++++ INFORMATION PROVIDED

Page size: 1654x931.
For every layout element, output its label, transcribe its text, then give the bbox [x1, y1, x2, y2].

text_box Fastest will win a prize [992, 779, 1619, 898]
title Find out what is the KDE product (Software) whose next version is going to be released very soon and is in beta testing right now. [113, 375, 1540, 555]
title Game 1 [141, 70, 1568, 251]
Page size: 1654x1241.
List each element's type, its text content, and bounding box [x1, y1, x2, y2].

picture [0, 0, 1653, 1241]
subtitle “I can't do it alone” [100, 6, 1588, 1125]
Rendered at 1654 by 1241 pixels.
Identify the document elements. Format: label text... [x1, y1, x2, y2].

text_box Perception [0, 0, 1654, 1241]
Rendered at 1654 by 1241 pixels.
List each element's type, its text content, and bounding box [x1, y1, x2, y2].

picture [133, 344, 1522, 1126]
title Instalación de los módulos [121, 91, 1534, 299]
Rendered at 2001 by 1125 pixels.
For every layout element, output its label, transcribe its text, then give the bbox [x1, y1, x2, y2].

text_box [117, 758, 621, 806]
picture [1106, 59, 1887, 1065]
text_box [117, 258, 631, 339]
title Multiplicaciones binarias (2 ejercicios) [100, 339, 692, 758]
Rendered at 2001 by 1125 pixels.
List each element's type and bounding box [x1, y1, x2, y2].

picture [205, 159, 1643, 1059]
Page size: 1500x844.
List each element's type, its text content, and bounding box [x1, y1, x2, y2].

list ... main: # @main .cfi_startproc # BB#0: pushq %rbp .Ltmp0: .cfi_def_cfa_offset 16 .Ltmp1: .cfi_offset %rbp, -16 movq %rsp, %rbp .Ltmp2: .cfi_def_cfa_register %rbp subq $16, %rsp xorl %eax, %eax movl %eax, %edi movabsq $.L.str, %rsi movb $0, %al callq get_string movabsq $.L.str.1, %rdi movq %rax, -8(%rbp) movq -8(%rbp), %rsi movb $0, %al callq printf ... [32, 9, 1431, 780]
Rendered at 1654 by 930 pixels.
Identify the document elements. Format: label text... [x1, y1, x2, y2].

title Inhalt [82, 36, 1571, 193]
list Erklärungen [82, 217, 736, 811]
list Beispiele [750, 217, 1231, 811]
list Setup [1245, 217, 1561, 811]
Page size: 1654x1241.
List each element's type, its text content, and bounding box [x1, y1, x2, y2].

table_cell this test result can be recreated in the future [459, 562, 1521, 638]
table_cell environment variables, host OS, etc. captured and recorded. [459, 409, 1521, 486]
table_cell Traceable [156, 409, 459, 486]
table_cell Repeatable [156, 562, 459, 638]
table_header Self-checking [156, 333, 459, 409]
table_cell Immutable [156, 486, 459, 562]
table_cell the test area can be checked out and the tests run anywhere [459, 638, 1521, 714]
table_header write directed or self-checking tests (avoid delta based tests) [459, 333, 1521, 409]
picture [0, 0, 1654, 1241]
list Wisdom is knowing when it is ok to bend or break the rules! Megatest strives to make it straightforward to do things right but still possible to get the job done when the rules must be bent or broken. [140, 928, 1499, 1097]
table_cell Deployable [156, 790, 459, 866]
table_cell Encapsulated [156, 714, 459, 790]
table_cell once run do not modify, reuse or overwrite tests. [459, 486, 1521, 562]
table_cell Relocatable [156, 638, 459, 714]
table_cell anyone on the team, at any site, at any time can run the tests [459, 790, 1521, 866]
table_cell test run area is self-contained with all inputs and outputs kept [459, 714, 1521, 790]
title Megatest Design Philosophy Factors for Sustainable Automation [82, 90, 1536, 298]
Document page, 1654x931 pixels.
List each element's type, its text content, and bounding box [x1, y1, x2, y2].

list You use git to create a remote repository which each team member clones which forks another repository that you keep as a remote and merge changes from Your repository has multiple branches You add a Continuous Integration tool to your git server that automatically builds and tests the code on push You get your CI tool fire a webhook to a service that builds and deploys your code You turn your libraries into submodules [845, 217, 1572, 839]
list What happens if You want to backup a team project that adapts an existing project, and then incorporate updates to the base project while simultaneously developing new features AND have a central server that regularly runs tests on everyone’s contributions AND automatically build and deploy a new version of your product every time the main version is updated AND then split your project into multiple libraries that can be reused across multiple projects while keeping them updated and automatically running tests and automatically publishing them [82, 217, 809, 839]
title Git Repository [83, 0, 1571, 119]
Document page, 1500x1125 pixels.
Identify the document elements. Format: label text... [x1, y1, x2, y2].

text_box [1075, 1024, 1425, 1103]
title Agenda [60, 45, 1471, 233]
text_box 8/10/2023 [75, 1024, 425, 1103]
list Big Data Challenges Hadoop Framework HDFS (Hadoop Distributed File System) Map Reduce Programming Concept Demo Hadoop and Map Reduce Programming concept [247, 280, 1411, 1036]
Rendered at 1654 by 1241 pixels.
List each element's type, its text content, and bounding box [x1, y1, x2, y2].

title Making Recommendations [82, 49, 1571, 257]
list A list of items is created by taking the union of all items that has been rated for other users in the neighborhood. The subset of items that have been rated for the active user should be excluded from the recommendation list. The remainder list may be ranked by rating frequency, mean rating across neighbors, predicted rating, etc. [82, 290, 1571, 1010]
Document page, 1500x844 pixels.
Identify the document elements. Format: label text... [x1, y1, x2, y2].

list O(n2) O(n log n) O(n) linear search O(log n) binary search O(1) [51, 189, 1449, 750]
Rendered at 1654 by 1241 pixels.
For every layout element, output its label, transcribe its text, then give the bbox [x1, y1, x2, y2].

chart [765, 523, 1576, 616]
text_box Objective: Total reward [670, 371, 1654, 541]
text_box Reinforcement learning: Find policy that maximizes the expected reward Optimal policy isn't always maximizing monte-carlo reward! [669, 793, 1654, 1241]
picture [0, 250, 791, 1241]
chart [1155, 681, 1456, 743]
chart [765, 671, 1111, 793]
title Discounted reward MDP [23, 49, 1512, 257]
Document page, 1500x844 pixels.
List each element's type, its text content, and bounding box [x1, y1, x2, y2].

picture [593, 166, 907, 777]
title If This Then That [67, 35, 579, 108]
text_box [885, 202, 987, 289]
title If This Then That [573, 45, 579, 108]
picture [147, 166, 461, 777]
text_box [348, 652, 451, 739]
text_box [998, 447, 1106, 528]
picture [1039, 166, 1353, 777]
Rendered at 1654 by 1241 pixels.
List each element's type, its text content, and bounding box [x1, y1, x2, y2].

++++++++

Can you pull out, verbatim, the lines from the very start of the records above up to and including the line with "text_box Fastest will"?

Page size: 1654x931.
For every layout element, output its label, transcribe its text, then give the bbox [x1, y1, x2, y2].

text_box Fastest will win a prize [992, 779, 1619, 898]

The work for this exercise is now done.